BRUSSELS.- WIELS is devoting a wide-ranging exhibition to the Dutch artist René Daniëls (1950). This is an opportunity for visitors to discover a number of historic paintings, some of which have been restored specially for the exhibition and have never before been presented in public. An extensive selection of drawings complete the exhibition, offering a better understanding of how the artists vocabulary evolved. Paintings and drawings are being displayed over two floors of WIELS, tracing the career of this leading artist and exploring the relationship between perception and memory that lies at the heart of René Daniëls pictorial reflection.
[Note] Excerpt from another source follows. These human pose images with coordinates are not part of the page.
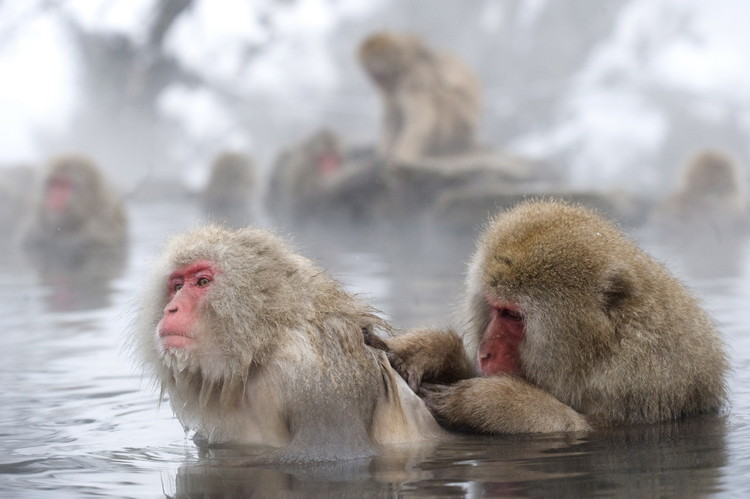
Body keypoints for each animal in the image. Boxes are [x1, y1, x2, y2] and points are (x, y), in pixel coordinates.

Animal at [132, 226, 444, 460]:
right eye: (176, 286)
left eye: (202, 282)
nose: (171, 309)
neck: (260, 349)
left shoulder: (316, 383)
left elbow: (330, 458)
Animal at [374, 201, 732, 436]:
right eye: (494, 308)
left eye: (512, 315)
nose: (486, 352)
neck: (600, 348)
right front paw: (432, 351)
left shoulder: (642, 378)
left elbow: (585, 428)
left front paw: (487, 403)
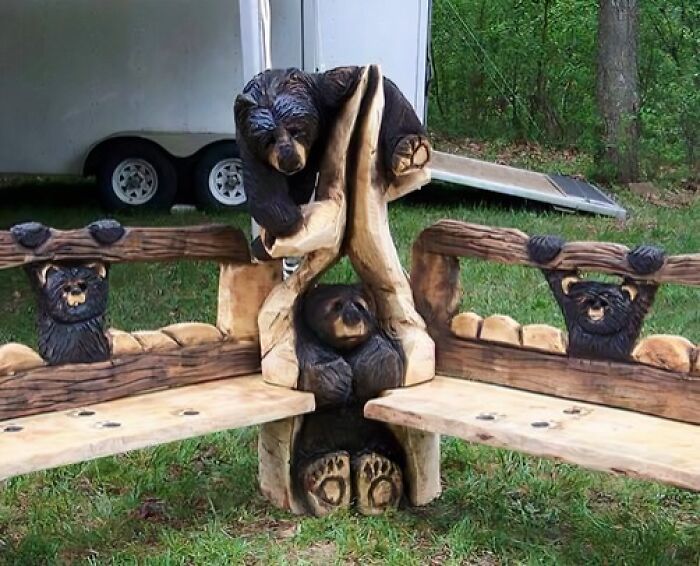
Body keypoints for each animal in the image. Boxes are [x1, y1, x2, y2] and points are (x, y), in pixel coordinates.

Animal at [234, 66, 431, 244]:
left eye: (295, 130)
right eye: (269, 140)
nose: (290, 161)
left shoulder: (329, 92)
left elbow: (382, 87)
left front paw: (408, 148)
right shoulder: (248, 141)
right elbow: (262, 184)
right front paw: (288, 220)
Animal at [291, 283, 406, 516]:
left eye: (360, 306)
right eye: (336, 305)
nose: (352, 318)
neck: (344, 347)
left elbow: (388, 361)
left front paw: (370, 363)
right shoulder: (306, 340)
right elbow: (312, 370)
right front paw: (335, 376)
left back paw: (379, 469)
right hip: (315, 440)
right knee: (307, 459)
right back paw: (326, 470)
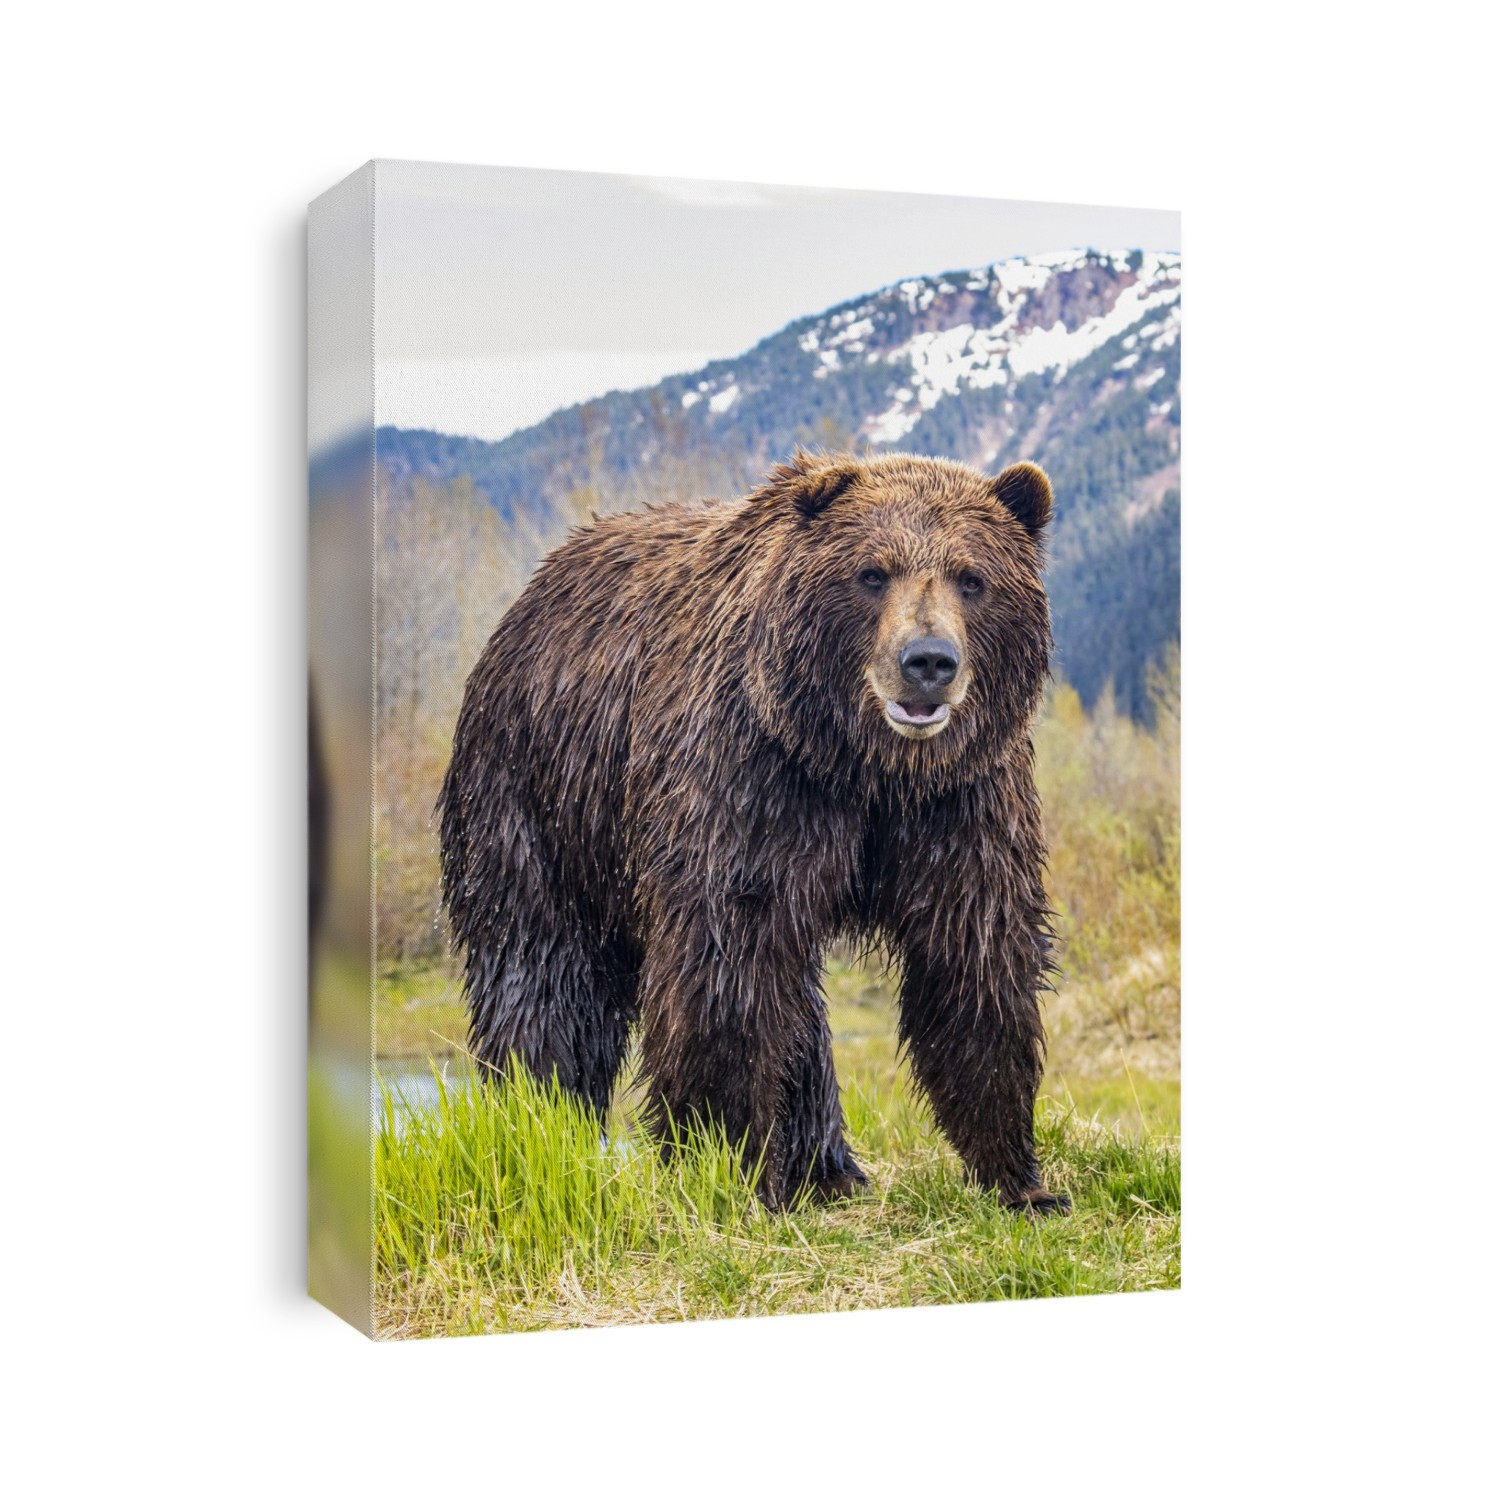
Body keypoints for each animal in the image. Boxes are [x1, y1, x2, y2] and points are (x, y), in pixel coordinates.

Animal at [437, 450, 1068, 1214]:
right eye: (872, 572)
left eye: (972, 578)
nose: (928, 661)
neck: (864, 766)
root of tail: (532, 594)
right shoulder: (751, 778)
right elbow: (728, 957)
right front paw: (726, 1161)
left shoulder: (958, 801)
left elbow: (976, 952)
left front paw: (1020, 1177)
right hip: (539, 796)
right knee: (543, 966)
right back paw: (540, 1122)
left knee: (798, 1002)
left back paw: (826, 1170)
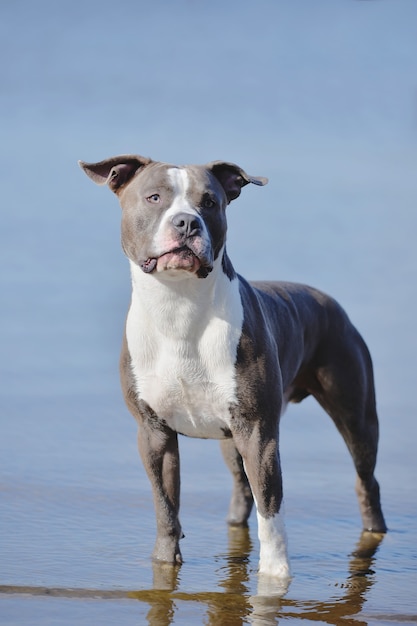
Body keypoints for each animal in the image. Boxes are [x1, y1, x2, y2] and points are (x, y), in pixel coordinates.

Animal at [79, 155, 386, 576]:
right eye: (154, 197)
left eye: (210, 202)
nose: (186, 222)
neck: (179, 308)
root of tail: (328, 301)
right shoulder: (154, 432)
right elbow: (165, 506)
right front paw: (164, 561)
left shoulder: (259, 433)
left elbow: (271, 513)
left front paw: (275, 577)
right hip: (230, 438)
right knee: (242, 487)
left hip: (354, 412)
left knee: (365, 478)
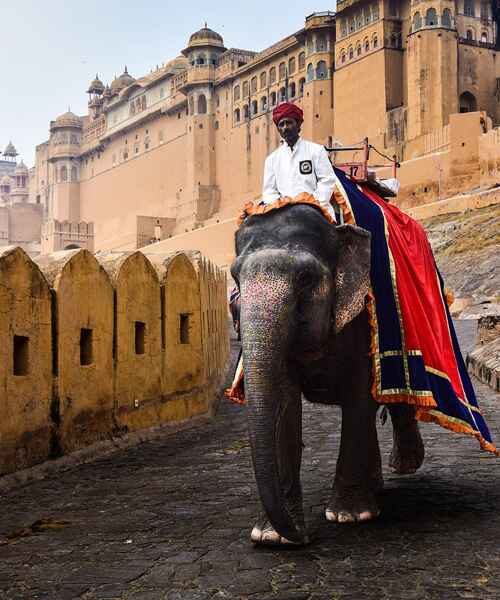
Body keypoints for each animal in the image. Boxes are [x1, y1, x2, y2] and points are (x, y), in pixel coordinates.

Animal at [229, 204, 422, 548]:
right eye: (234, 277)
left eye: (305, 278)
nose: (306, 539)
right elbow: (284, 403)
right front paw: (271, 537)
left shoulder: (363, 315)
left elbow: (360, 396)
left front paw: (350, 516)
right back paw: (376, 486)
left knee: (396, 401)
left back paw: (404, 466)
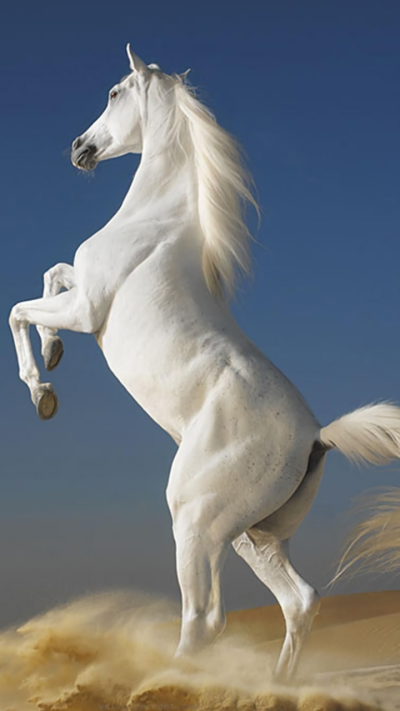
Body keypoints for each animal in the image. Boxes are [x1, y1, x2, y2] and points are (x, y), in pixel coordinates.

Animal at [9, 45, 400, 680]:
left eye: (114, 92)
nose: (78, 148)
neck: (155, 221)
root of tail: (317, 437)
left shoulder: (88, 309)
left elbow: (19, 308)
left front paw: (42, 391)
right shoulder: (80, 293)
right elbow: (51, 275)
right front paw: (53, 353)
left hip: (195, 520)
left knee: (205, 620)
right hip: (250, 535)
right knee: (300, 601)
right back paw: (275, 686)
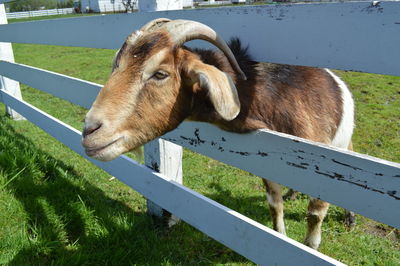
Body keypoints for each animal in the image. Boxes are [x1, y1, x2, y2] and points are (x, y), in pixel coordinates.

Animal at [80, 18, 354, 249]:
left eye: (160, 74)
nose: (89, 131)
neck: (268, 100)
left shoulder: (323, 169)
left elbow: (315, 215)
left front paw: (310, 245)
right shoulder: (268, 166)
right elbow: (274, 205)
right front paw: (281, 234)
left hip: (343, 142)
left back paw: (350, 217)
René Daniëls is a key figure in the history of art of the second half of the twentieth century. His career began in the late 1970s, at a time when painting was being rediscovered. The artist stood out thanks to an original, idiosyncratic idiom. He did not hesitate to experiment with different pictorial styles, combining elements borrowed from surrealism and references to the literature and counterculture of the day, all the while integrating recurrent motifs. Like a composer, Daniëls created variations on a theme. Starting from 1984, one motif in particular played a predominant role: that of an exhibition space seen in perspective. He reproduced this form in numerous compositions where he employed mirror effects, juxtapositions or changes of orientation. In late 1987, a stroke put an abrupt end to his blossoming career.
Inspired by the title of one of the few texts written by Daniëls, the exhibition Fragments from an Unfinished Novel looks back on the development of the artists visual language, with a focus on the phenomenon of déjà vu. Relying on visual games such as duplication, the painting-within-a-painting, fragmentation, stratification and erasure, Daniëls gives us images of incredible poetic and conceptual force, images that bear witness to art on the frontier between the visible and the invisible, seeing and knowing, perception and imagination, reality and fiction.
The exhibition at WIELS is accompanied by an important monograph devoted to René Daniëls. For this reference work, designed by Mevis & van Deursen and published jointly by Fonds Mercator and Koenig Books, various authors have been invited: Devrim Bayar (curator at WIELS), Paul Bernard (curator at Mamco), Angela Bartholomew (Vrije Universiteit Amsterdam) and Jordan Kantor (California College of Art).
René Daniëls, born in 1950 in Eindhoven (the Netherlands) is a pivotal figure in the art of the second half of the twentieth century. His work, consisting of paintings and drawings, is stylistically diverse: Daniëls is influenced on the one hand by the counterculture of the 70s and 80s and on the other hand by artists such as René Magritte, Marcel Duchamp, Francis Picabia and Marcel Broodthaers. Since 1978, his work was regularly showed in important international group exhibitions (Documenta 7, 1982; 11th Paris Biennale, 1980; 27th São Paulo Biennale, 1983) and solo exhibitions (Kunsthalle Bern, 1987; Camden Arts Center, 2010; Museo Nacional Centro the Arte Reina Sofía; Van Abbemuseum, both 2011). In 1987, the artist suffered a stroke, which had a major impact on his career. Since 2007 he started painting and drawing again.